*TASK*:
Quote the passage from the operator fusions page below that begins at the words "## Convolution fusions" and stops after "without batch normalization).".

*EXCERPT*:
┄┄┄┄┄┄┄┄┄┄┄┄┄┄┄┄┄┄┄┄

# Operator Fusions

Fusions combine sequences of operators into single fused modules that map
directly to hardware-accelerated kernels. After fusion, the model graph
contains modules like `FusedConvBNReLU` instead of separate `Conv2d`,
`BatchNorm2d`, and `ReLU` layers.

Fused modules:
- Are numerically equivalent to the original operator sequence (no weight
  folding at this stage — that's handled by the hardware compiler).
- Declare QDQ insertion points so quantization stubs are placed correctly.
- Export cleanly to ONNX for downstream compilation.


## Convolution fusions

### ConvBNPattern

**Matches:** `Conv2d → [BatchNorm2d]`

**Produces:** `FusedConvBN`

The most basic convolution fusion. The `BatchNorm2d` is optional — a bare
`Conv2d` is also matched (useful for ensuring QDQ stub placement even on
convolutions without batch normalization).

**QDQ points:** `INPUT`

### ConvBNReLUPattern

**Matches:** `Conv2d → [BatchNorm2d] → Activation`

**Produces:** `FusedConvBNReLU`

Fuses convolution, optional batch normalization, and an activation function.
The pattern is named after the most common case (ReLU), but it matches any of
these activations: `ReLU`, `ReLU6`, `LeakyReLU`, `ELU`, `GELU`, `SiLU`,
`Hardswish`, `Hardsigmoid`.

**QDQ points:** `INPUT`

### StemConvBNReLUMaxPoolPattern

**Matches:** `Conv2d(3in, 7×7) → [BatchNorm2d] → Activation → MaxPool2d`

**Produces:** `FusedConvBNReLUMaxPool`

Captures the classification network stem found in ResNet and similar
architectures. The convolution is constrained to `in_channels=3,
kernel_size=(7,7)` so only the actual stem is matched.

┄┄┄┄┄┄┄┄┄┄┄┄┄┄┄┄┄┄┄┄

*DATASET EXTRACT*:
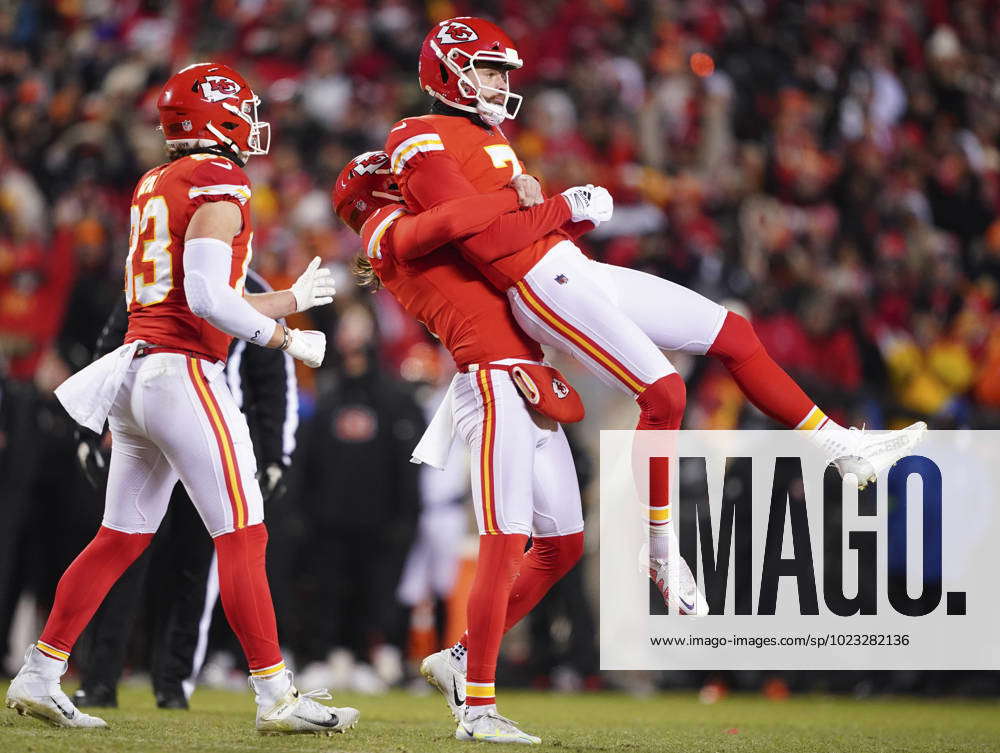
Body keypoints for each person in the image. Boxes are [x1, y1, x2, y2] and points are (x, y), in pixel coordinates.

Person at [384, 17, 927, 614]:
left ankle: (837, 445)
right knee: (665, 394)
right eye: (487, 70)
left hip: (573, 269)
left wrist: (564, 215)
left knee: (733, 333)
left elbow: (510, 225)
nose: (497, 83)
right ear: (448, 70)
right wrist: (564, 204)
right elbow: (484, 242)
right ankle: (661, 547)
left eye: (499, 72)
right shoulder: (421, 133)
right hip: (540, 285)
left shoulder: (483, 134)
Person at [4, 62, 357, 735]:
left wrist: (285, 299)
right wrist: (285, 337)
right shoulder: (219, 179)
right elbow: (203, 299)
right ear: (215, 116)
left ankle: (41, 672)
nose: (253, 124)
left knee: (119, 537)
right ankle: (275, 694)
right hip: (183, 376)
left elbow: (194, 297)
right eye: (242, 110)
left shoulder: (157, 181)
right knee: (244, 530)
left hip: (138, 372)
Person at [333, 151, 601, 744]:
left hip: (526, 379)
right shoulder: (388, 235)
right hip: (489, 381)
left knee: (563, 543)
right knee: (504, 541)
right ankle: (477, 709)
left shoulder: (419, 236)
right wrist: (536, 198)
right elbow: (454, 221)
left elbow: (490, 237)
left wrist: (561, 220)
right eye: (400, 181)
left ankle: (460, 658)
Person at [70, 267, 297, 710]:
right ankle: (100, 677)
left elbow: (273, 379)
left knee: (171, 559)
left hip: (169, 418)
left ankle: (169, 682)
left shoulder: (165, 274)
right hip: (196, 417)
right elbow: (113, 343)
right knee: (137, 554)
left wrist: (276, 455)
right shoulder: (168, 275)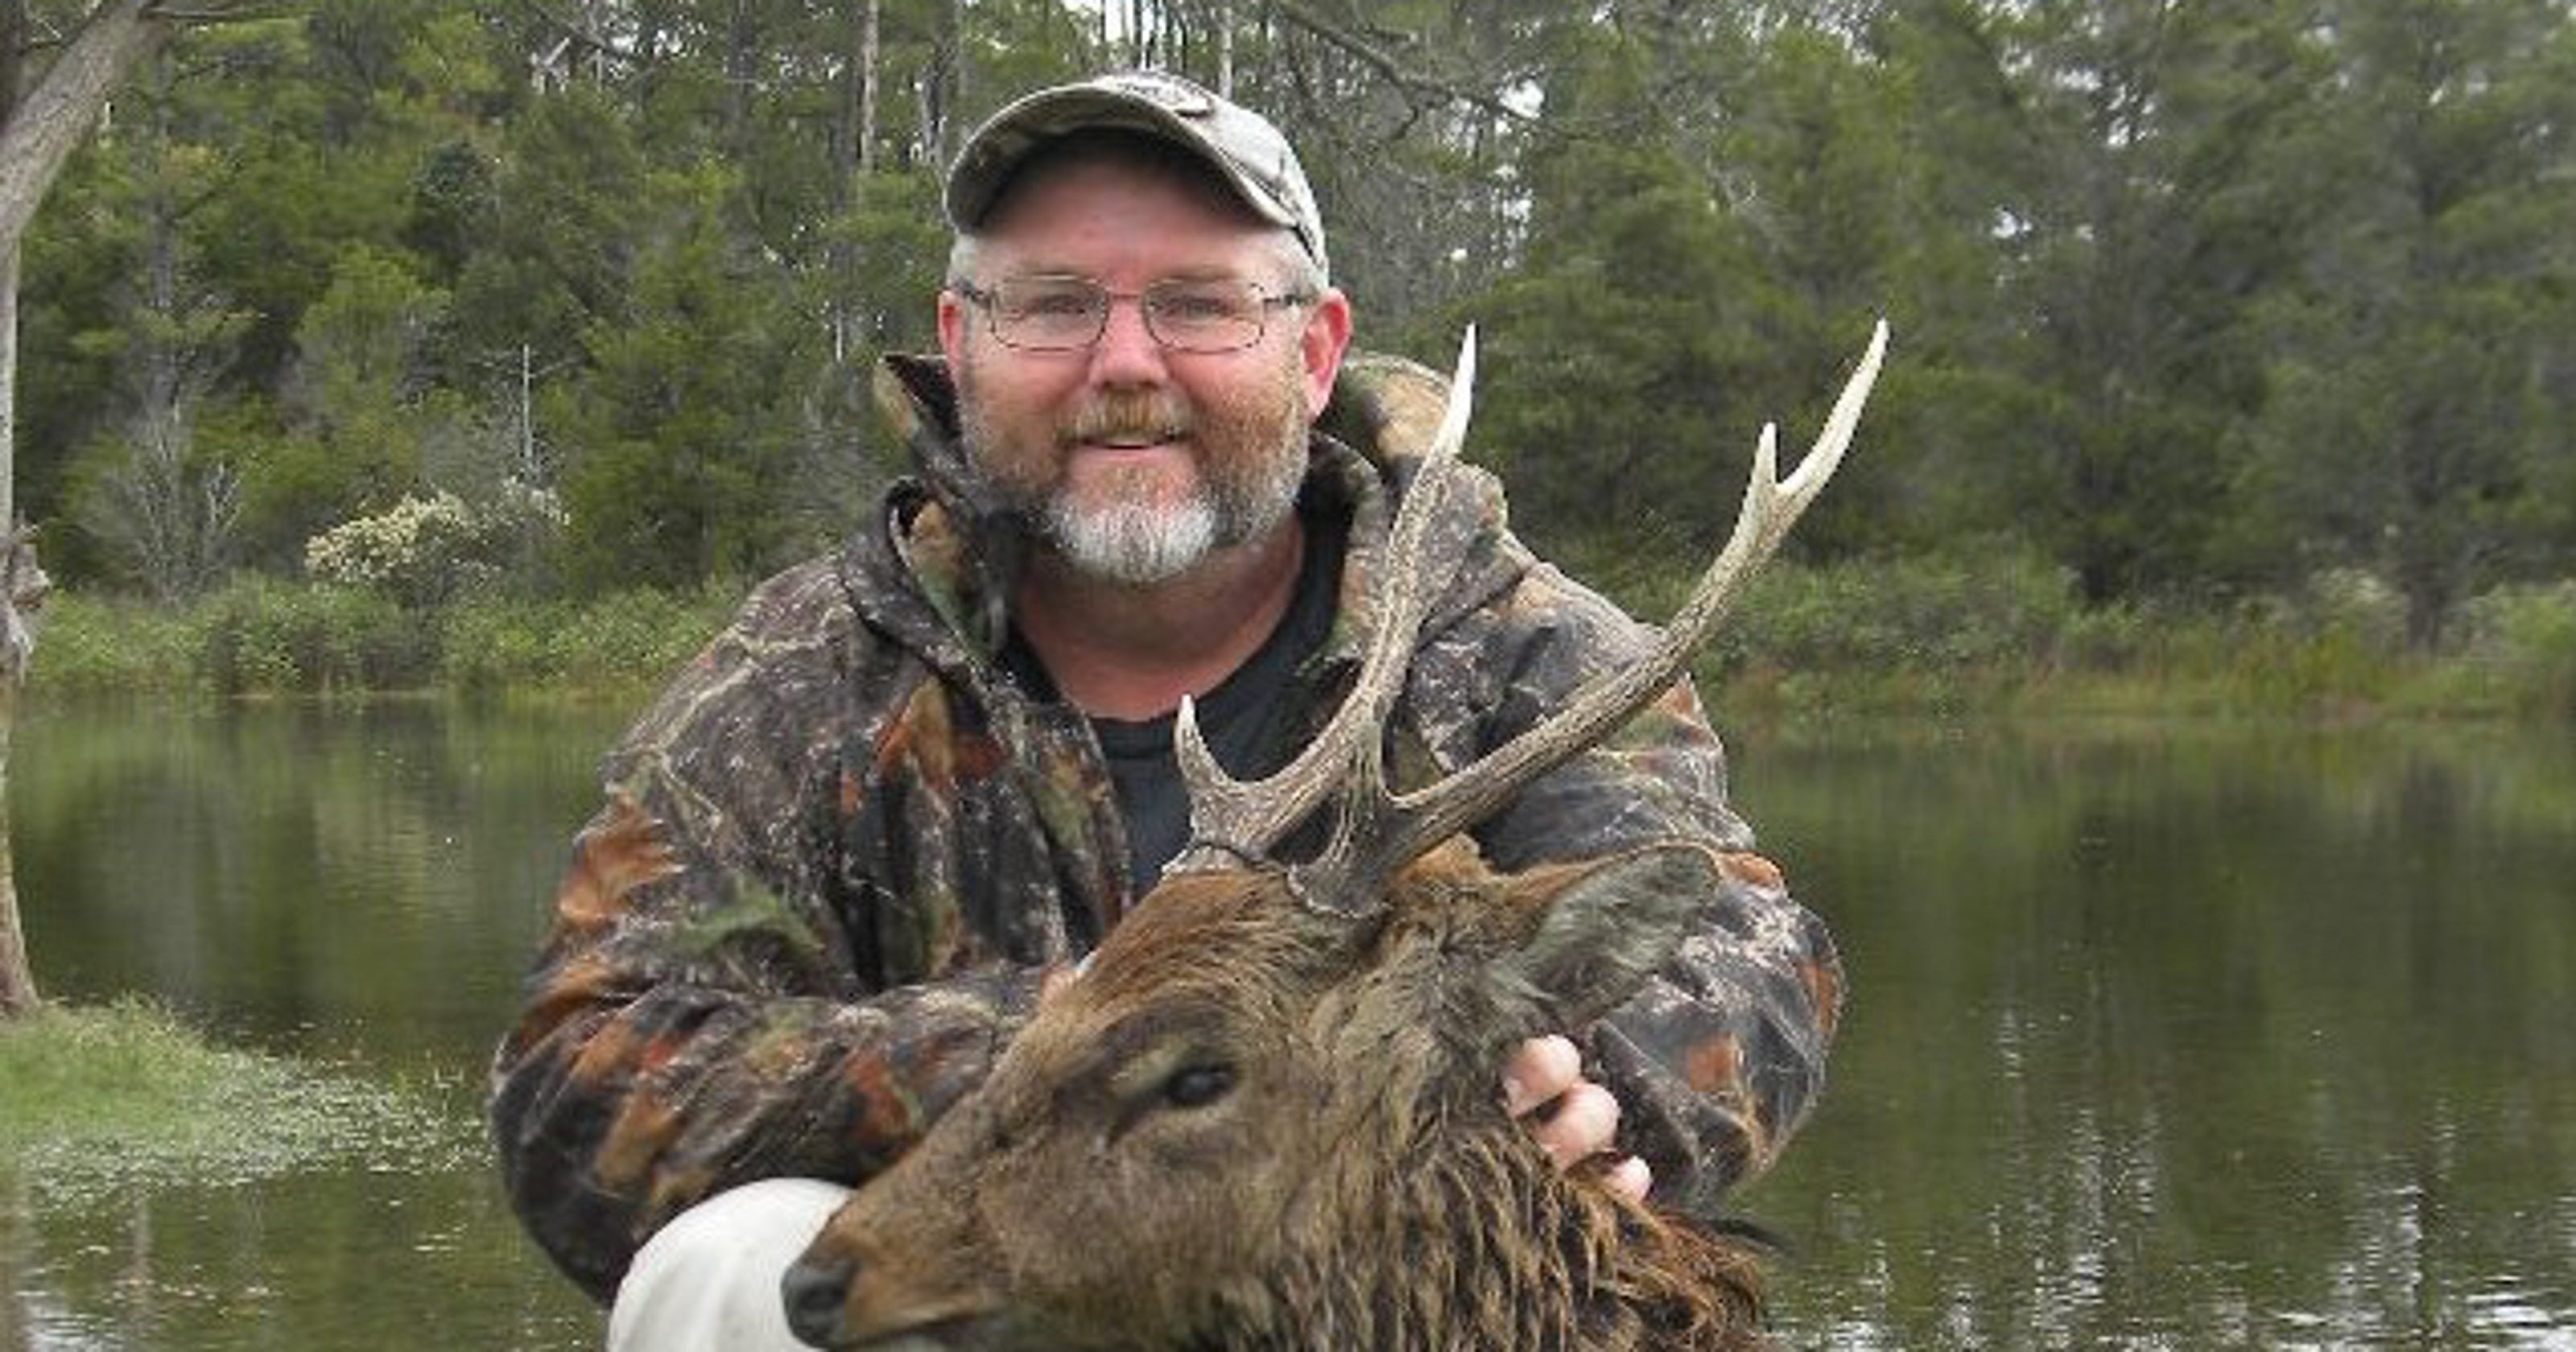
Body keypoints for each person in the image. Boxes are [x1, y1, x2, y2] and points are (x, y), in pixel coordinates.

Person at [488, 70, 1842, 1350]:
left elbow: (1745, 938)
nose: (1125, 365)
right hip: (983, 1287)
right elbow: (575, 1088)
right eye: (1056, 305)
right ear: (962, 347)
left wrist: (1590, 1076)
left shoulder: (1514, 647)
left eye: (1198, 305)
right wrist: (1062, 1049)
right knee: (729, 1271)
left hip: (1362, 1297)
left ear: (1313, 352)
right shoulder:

┄┄┄┄┄┄┄┄┄┄┄┄┄┄┄┄┄┄┄┄

*RESULT OF THE EXERCISE*:
## Convolution fusions

### ConvBNPattern

**Matches:** `Conv2d → [BatchNorm2d]`

**Produces:** `FusedConvBN`

The most basic convolution fusion. The `BatchNorm2d` is optional — a bare
`Conv2d` is also matched (useful for ensuring QDQ stub placement even on
convolutions without batch normalization).